The international development community agrees that huge additional finance is needed in sustainable infrastructure — especially in water and sanitation, energy, transport, and information and communications technology — in order to reach the Sustainable Development Goals by 2030. The United Nations estimates $90 trillion is needed over the next 15 years. Sub-Saharan Africa alone needs more than $90 billion per year in infrastructure investment, but currently only receives around $42 billion, according to the bank.
However, infrastructure projects are the source of the majority of complaints received by the Inspection Panel and also the Compliance Advisor Ombudsman (CAO), which handles complaints for projects funded by the International Finance Corporation and the Multilateral Investment Guarantee Agency (MIGA).

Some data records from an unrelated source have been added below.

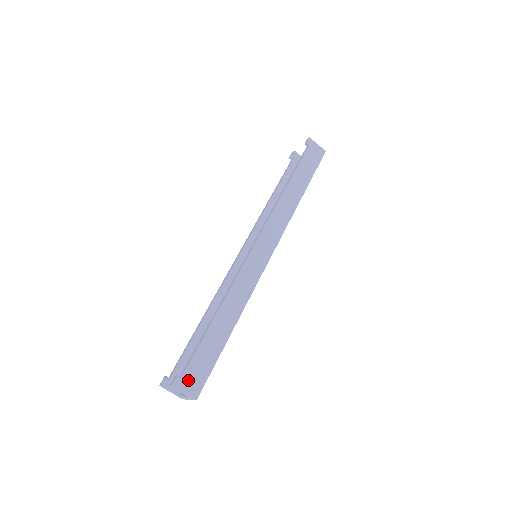
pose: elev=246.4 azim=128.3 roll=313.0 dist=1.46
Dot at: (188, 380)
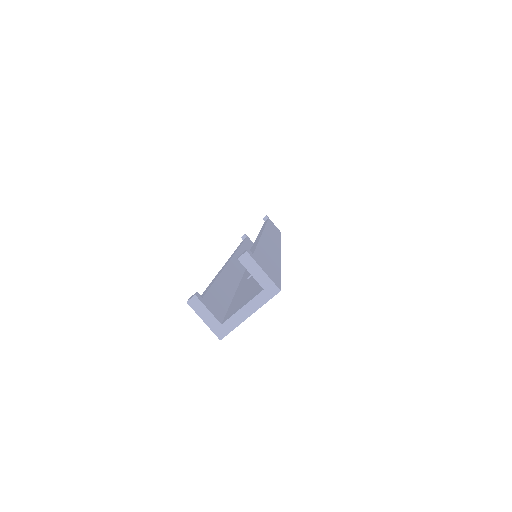
Dot at: (261, 264)
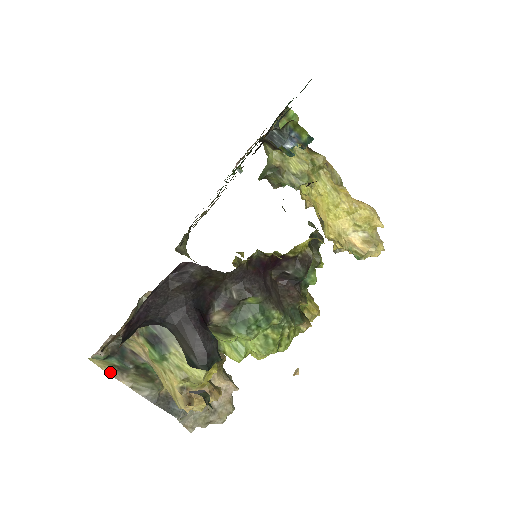
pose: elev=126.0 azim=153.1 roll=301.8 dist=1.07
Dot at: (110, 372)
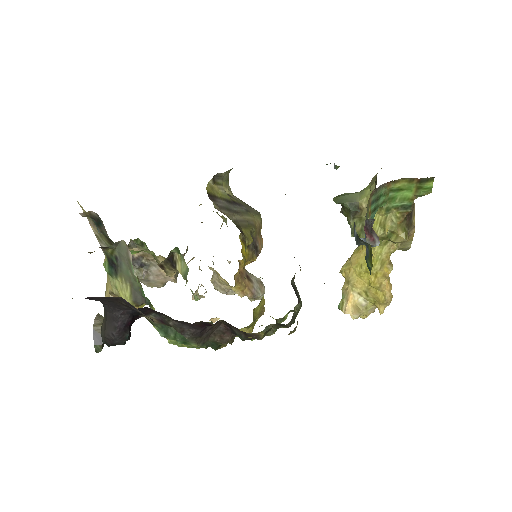
Dot at: occluded
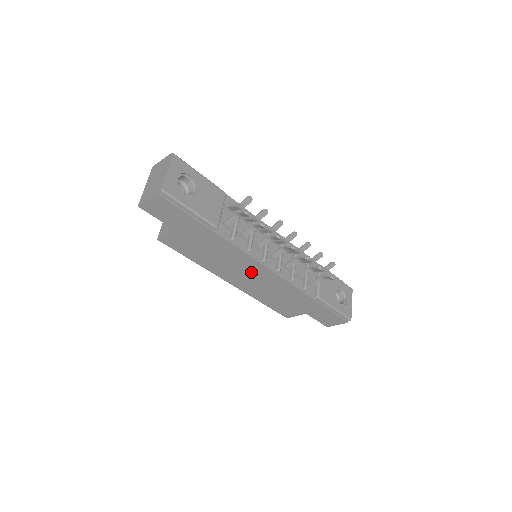
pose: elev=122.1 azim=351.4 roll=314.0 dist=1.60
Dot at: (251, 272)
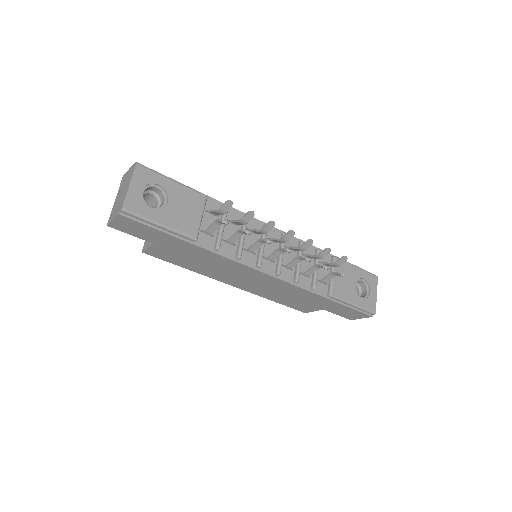
Dot at: (249, 276)
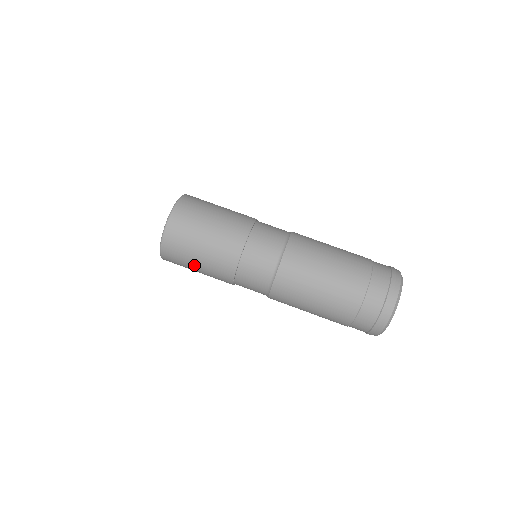
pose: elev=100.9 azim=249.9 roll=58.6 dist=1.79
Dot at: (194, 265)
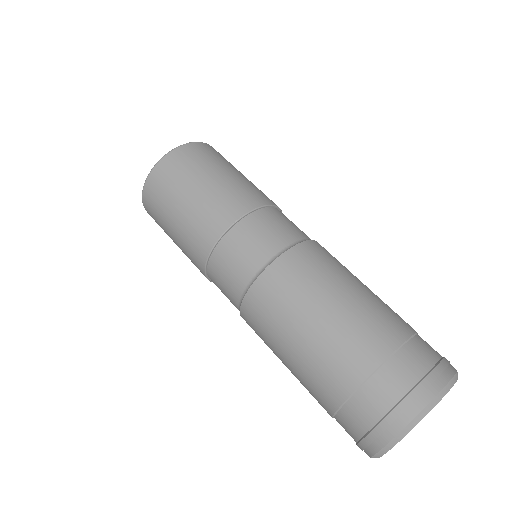
Dot at: (198, 183)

The United Nations High Commissioner for Human Rights Zeid Ra’ad Al Hussein has written about this fact, which he puts down to private sector actors doing the projects. “In the macho world of mega-infrastructure, success is measured by size and speed, breeding the denial of human rights rather than due diligence.”
One of Al Hussein’s suggestions is that development finance institutions put in place independent, easily accessible, and effective grievance mechanisms to ensure accountability and remedy for communities whose rights are violated by these projects.

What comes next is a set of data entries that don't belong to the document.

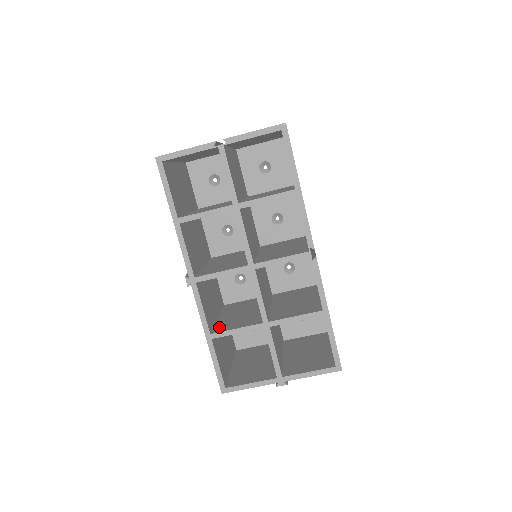
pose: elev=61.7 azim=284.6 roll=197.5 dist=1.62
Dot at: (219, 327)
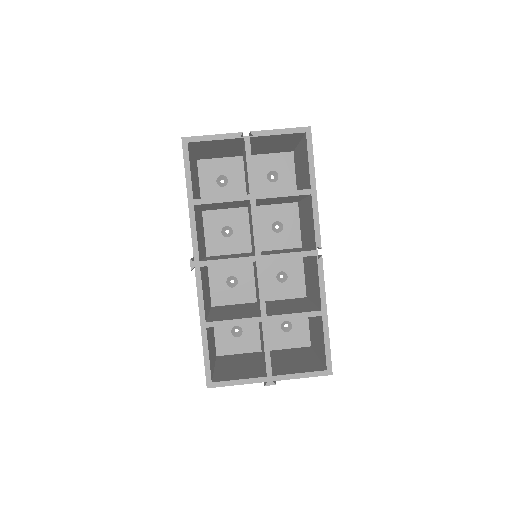
Dot at: (214, 318)
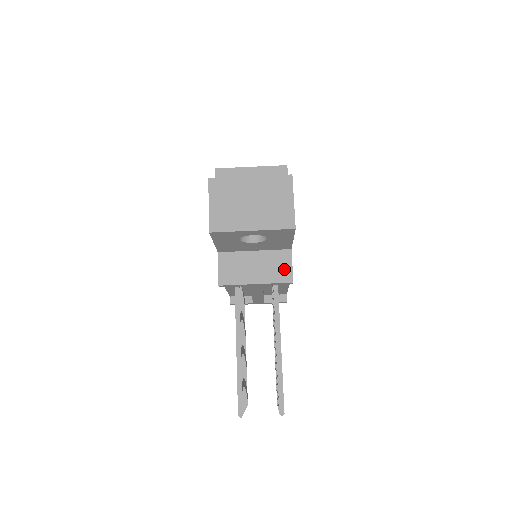
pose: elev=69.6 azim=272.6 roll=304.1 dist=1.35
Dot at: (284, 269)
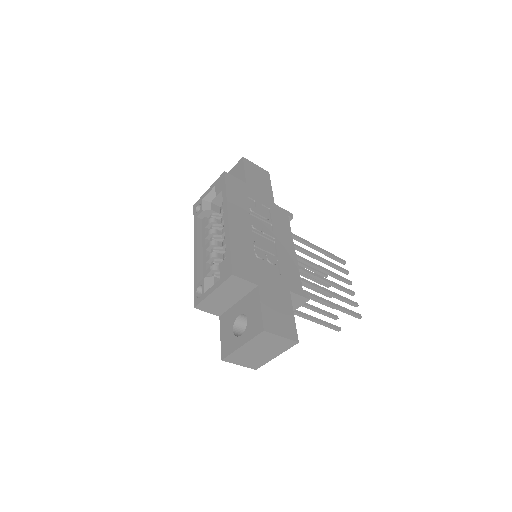
Dot at: (297, 300)
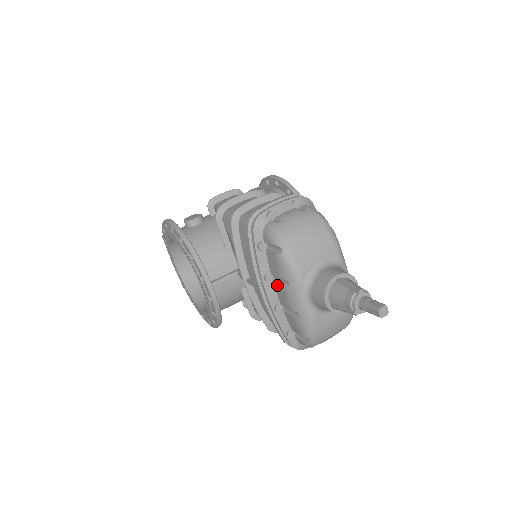
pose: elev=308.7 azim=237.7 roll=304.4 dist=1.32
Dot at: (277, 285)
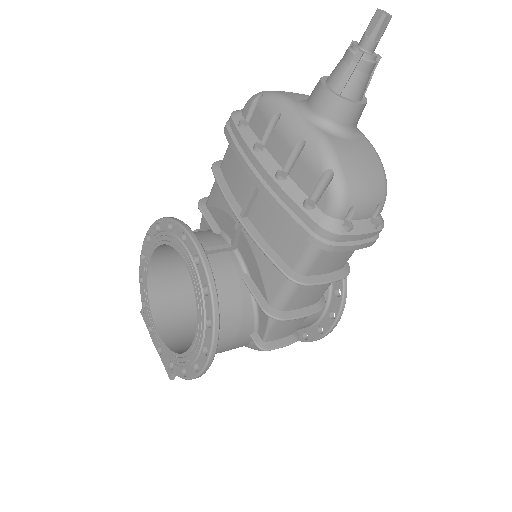
Dot at: (270, 141)
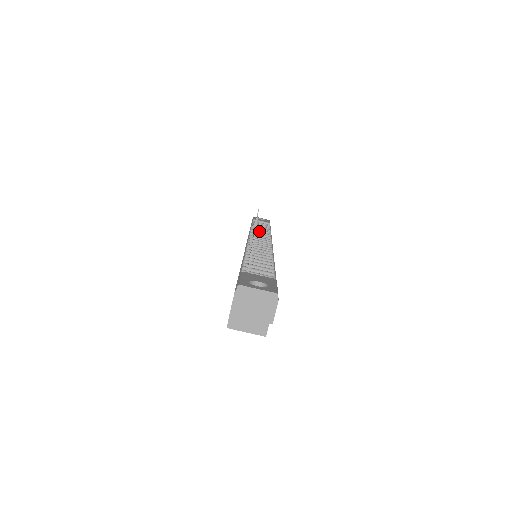
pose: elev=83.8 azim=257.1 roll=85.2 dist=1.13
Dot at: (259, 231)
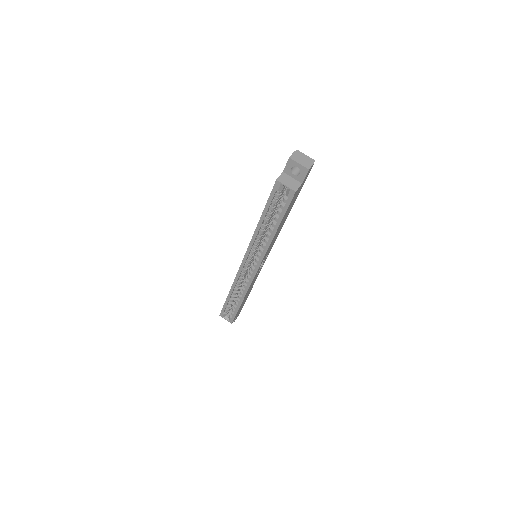
Dot at: occluded
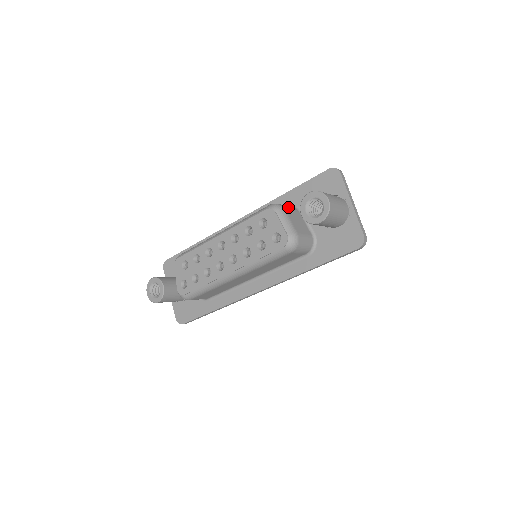
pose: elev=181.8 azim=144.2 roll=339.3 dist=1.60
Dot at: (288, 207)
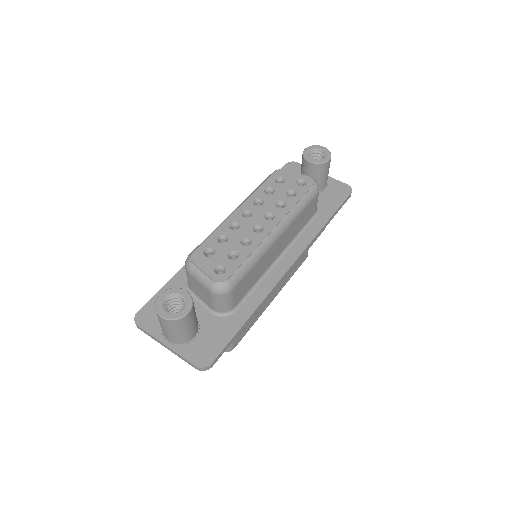
Dot at: occluded
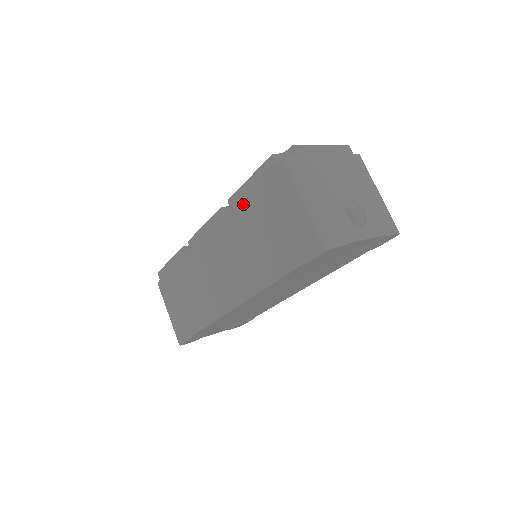
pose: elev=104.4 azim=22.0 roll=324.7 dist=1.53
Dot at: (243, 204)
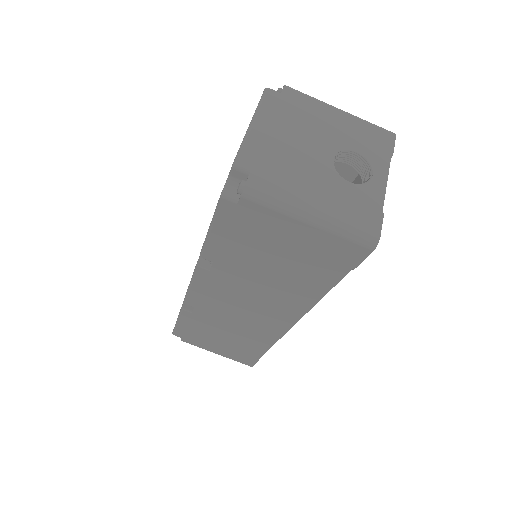
Dot at: (224, 253)
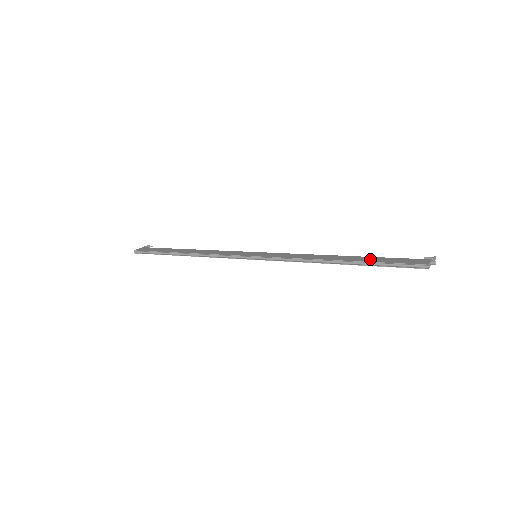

Canuto agrees that the bank needs a strong accountability mechanism. He said the review of the Inspection Panel will help ascertain the strengths and limitations of the existing model and could result in its purview being extended. However, he was also realistic about what the panel can be expected to achieve.
“On the one hand, it’s always great to have an organ like the Inspection Panel as an entity … [which] functions as an echoing, investigative tool with respect to complaints,” he said, while acknowledging that “it would be naive and unfeasible to imagine it could become the marshal for everything that moves in the development world,” he said.
Blind spots and gaps
One of the key areas of investigation during the review will be what Canuto described as
“blind spots and gaps of definition” within the existing panel. For example, he said there is a need to clarify the time limit after which a complaint can be lodged for certain types of project. He also said there may be “accountability gaps” in relation to bank-administered trust funds.

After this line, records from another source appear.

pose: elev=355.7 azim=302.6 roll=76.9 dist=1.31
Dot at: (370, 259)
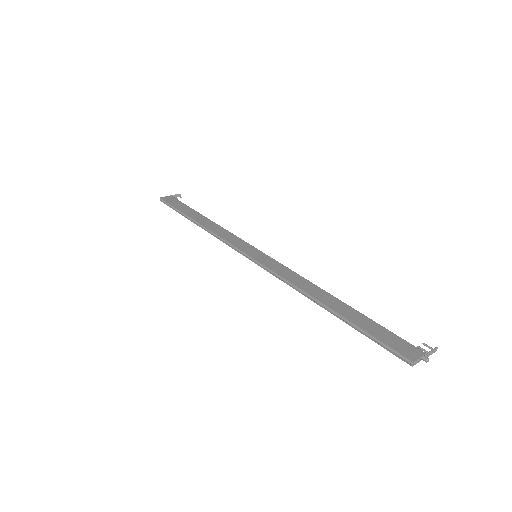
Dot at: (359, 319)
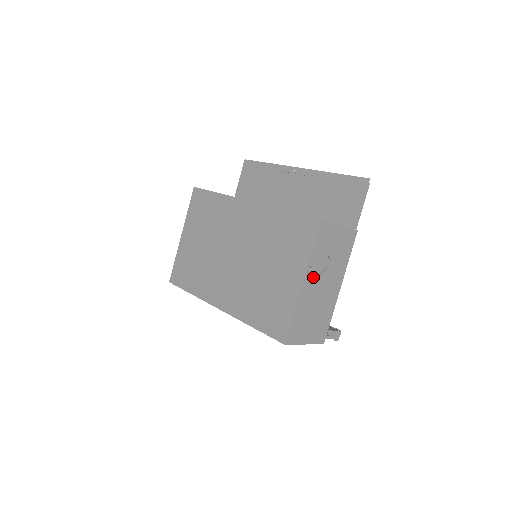
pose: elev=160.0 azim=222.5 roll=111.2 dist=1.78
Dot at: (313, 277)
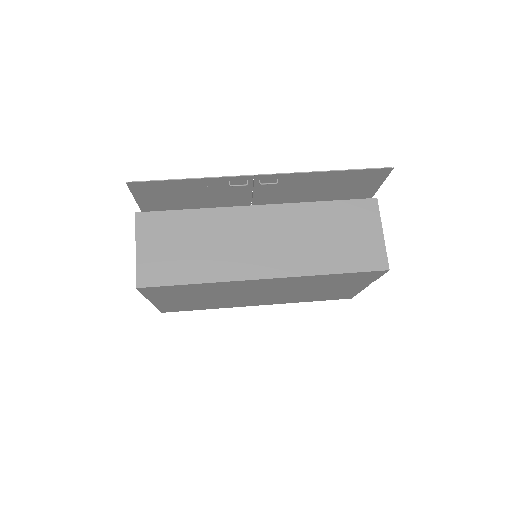
Dot at: occluded
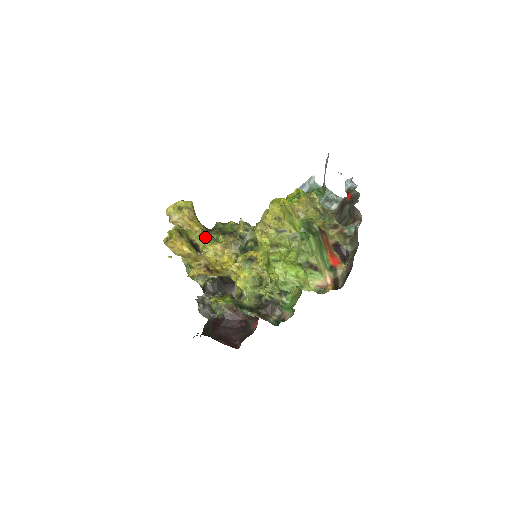
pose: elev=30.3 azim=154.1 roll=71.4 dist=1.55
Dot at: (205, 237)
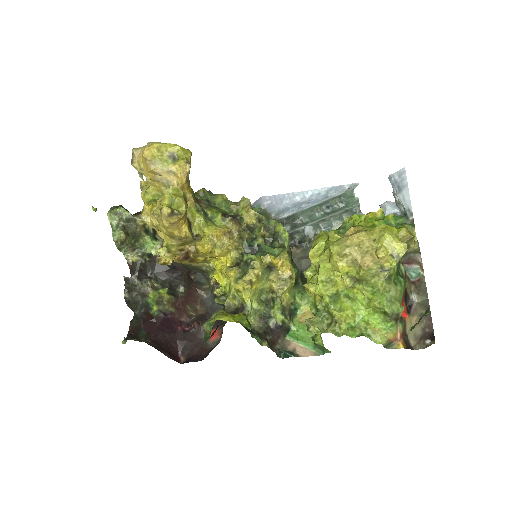
Dot at: (199, 212)
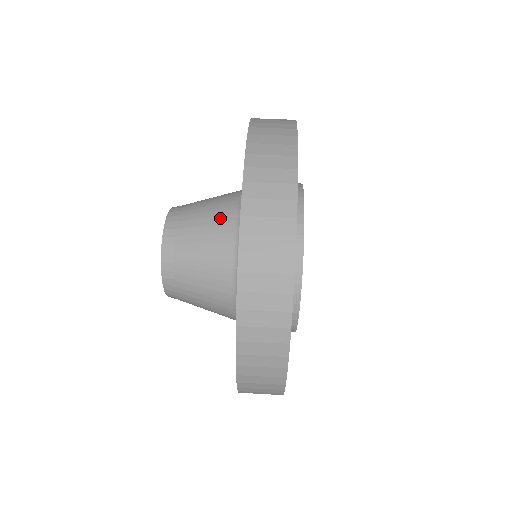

The Inspection Panel’s role in monitoring the implementation of action plans also needs to be explored, Canuto said. Under the current system, the panel has powers to investigate bank-funded projects after receiving an eligible complaint from a community. Panel members go on fact-finding visits to project sites in order to ascertain whether the bank has followed its own operational policies and procedures, and whether harm was caused to the environment or communities affected by the project. The panel then reports its findings to the bank’s board of executive directors. Bank management is also required to respond to the findings and draw up an action plan for how they will respond.
Since it was launched in 1993, the panel has received 120 requests for inspection, of which 34 have been investigated.
The review will provide guidance on whether or not panel members should play a role in monitoring and evaluating whether bank staff are in fact implementing the management plan, which some say would create conflicts of interests.
Another issue under review will be whether the Inspection Panel should have its own dispute resolution function, Canuto said. The CAO makes good use of this function, he said, and other complaints mechanisms in other development finance institutions also offer mediation services, and so the consultation will consider whether it should be added to the Inspection Panel’s toolkit.
These, along with other issues, will be analyzed and discussed in a report that will be presented to the Committee on Development Effectiveness next spring, Canuto said, and any reforms will then be decided by the board.